Good tenants are like gold dust to landlords. They make everything easier; they pay their rent on time, so you pay your bills on time. They look after the property. If they have an issue, you manage to work together to resolve the problem as a team. They are polite, courteous, and they leave far too soon.
Finding a long-term, good tenant is the holy grail for most landlords, but it’s not necessarily easy. A standard lease is around six months, which means you have barely gotten to know how a new tenant is and then they’re off again.
But do they have to be?
1. Appreciate Them
Long-term tenants that pay their rent and look after your property are not to be taken for granted. You should acknowledge that, and make sure that they know how appreciative you are. The benefit to you in terms of your investment and return is overwhelming, so be the nicest landlord in the world. That alone might make them want to stick around; they might decide it’s better to stick with the nice landlord than risk a move and a bad one!
2. Make Your Property Perfect
Few proper landlords are letting out a property they know is substandard, but you really have to go above and beyond if you want prospective tenants to stay for as long as possible.
The idea of carrying out renovation work is probably unattractive when you’re between tenants. After all, every moment you spend working on and developing the property is just delaying how long it’ll be until you collect rent again… isn’t it?
Not necessarily. If you explain to a prospective tenant that you’re having major work done to improve the property, then they might be willing to move in sooner – for a reduced rental price. Bear in mind their concerns, especially if you are doing major renovations like an extension. They might worry about security, so reassure them you’re going above and beyond to keep the property safe. To that end, chain link fences are also a great option for construction sites and can help tenants feel more secure while you continue your development. Make sure you also keep them up to date on all building work and when you expect it to be completed.

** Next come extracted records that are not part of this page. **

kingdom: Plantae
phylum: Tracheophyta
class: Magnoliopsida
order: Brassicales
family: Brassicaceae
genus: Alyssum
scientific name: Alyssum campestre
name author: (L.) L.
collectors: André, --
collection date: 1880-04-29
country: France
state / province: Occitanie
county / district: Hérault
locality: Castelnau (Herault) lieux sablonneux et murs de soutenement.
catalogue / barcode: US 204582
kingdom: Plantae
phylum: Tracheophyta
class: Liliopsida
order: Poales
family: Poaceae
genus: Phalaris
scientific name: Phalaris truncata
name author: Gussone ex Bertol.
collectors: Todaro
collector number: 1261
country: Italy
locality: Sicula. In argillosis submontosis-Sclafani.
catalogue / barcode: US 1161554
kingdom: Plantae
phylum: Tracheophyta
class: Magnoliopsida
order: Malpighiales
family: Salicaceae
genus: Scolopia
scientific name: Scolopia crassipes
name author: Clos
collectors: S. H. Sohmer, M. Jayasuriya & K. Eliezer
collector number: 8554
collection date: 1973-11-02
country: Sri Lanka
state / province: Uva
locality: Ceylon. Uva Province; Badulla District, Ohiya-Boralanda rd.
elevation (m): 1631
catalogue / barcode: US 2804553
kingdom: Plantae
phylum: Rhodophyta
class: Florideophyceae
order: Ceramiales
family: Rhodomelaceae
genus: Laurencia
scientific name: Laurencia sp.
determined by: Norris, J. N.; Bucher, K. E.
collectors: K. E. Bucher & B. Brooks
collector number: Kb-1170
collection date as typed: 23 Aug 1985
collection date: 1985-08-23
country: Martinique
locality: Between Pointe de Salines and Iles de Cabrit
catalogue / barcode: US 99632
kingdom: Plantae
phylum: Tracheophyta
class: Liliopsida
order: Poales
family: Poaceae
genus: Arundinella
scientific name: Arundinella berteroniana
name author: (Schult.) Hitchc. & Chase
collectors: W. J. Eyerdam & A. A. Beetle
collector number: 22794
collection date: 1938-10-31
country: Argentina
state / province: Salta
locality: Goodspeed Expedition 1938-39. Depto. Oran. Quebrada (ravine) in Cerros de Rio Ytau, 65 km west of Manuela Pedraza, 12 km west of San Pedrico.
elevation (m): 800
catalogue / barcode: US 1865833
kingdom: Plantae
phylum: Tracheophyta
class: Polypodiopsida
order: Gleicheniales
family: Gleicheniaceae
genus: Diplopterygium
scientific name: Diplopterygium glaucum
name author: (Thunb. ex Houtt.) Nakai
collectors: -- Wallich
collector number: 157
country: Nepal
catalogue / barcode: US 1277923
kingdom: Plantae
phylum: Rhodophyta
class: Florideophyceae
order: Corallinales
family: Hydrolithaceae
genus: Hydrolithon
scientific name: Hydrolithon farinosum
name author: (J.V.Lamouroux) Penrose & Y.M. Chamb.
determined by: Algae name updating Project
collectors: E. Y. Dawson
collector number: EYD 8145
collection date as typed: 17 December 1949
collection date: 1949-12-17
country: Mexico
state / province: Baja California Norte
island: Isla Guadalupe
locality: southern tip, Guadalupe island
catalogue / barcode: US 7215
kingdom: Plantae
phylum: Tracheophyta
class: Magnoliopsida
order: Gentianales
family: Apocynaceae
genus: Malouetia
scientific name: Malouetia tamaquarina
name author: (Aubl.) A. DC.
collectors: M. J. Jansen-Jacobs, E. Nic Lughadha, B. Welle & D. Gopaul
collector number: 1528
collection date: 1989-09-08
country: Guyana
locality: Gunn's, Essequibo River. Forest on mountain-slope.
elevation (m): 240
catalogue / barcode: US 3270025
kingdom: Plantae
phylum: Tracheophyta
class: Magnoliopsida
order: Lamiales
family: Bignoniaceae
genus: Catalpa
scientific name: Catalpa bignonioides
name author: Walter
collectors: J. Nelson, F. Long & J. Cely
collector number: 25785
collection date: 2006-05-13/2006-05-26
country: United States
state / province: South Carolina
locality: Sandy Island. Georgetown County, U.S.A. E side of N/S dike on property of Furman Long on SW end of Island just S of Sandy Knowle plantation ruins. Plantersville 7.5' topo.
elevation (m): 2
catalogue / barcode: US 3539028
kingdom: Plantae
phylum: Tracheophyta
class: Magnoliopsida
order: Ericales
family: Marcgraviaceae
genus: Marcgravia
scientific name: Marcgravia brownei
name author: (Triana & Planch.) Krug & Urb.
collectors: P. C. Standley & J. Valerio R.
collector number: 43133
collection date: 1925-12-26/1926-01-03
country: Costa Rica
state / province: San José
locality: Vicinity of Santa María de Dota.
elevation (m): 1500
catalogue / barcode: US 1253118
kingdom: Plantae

This benefits both parties: they get a nicer place to live and reduced rent while they wait, and you don’t have to go without a rental income.
3. Offer An Incentive To Stay
If you don’t need to worry about attracting new tenants – you just want your existing good tenant to remain – then it’s worth offering an incentive. You could offer to do further development work as above to improve their home, or you could even offer a discount in the rental price.
If you worry that’s not financially worth it, you’re wrong. Think of the potential costs of them leaving: you will have to renovate to an extent anyway, advertise the property, deal with legal fees. Then the new tenants might be terrible and never pay their rent! If you’ve got tenants you like and trust, it’s worth making the effort to convince them to stay.